» **TASK**: The lines needed are those from the start of the records through the line holding "og til og fra", each copied exactly.

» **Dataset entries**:

--- START ---

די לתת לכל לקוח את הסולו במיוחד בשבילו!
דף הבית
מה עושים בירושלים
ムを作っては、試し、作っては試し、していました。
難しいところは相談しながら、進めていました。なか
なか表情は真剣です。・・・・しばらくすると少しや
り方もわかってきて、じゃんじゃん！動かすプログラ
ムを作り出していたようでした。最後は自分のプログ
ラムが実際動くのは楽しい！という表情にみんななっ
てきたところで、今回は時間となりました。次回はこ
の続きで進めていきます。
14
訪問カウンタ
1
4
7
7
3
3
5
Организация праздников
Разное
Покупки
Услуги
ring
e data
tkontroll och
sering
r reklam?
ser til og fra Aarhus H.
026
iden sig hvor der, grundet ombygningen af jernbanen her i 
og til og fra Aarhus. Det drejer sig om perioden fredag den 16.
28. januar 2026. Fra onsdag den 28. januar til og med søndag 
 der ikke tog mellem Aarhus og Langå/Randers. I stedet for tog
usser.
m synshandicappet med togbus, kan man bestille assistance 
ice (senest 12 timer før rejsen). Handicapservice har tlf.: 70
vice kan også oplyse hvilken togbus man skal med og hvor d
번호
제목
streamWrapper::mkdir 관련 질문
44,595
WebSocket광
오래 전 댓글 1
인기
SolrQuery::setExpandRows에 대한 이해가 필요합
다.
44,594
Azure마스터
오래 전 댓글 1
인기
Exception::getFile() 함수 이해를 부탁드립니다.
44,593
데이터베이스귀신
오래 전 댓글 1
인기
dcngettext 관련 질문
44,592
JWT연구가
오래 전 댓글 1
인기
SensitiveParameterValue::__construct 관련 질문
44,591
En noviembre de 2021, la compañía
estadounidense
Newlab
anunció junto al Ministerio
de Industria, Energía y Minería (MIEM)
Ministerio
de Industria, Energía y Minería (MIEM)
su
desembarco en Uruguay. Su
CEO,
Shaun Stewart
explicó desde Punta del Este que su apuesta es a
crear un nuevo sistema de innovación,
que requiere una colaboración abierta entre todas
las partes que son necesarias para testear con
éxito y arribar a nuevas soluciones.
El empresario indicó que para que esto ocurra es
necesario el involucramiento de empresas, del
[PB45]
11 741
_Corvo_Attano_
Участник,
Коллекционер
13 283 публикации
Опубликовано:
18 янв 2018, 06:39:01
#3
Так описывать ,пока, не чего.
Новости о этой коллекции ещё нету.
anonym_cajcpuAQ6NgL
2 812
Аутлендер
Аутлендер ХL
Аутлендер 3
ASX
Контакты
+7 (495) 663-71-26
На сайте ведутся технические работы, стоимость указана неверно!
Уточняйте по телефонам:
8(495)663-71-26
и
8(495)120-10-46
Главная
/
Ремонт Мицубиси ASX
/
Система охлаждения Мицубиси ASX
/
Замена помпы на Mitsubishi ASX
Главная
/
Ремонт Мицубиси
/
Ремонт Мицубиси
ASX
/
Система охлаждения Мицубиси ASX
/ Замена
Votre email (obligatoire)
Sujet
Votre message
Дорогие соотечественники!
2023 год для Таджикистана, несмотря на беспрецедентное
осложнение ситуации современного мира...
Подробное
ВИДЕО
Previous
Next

--- END ---

» **TASK OUTPUT**:
די לתת לכל לקוח את הסולו במיוחד בשבילו!
דף הבית
מה עושים בירושלים
ムを作っては、試し、作っては試し、していました。
難しいところは相談しながら、進めていました。なか
なか表情は真剣です。・・・・しばらくすると少しや
り方もわかってきて、じゃんじゃん！動かすプログラ
ムを作り出していたようでした。最後は自分のプログ
ラムが実際動くのは楽しい！という表情にみんななっ
てきたところで、今回は時間となりました。次回はこ
の続きで進めていきます。
14
訪問カウンタ
1
4
7
7
3
3
5
Организация праздников
Разное
Покупки
Услуги
ring
e data
tkontroll och
sering
r reklam?
ser til og fra Aarhus H.
026
iden sig hvor der, grundet ombygningen af jernbanen her i 
og til og fra Aarhus. Det drejer sig om perioden fredag den 16.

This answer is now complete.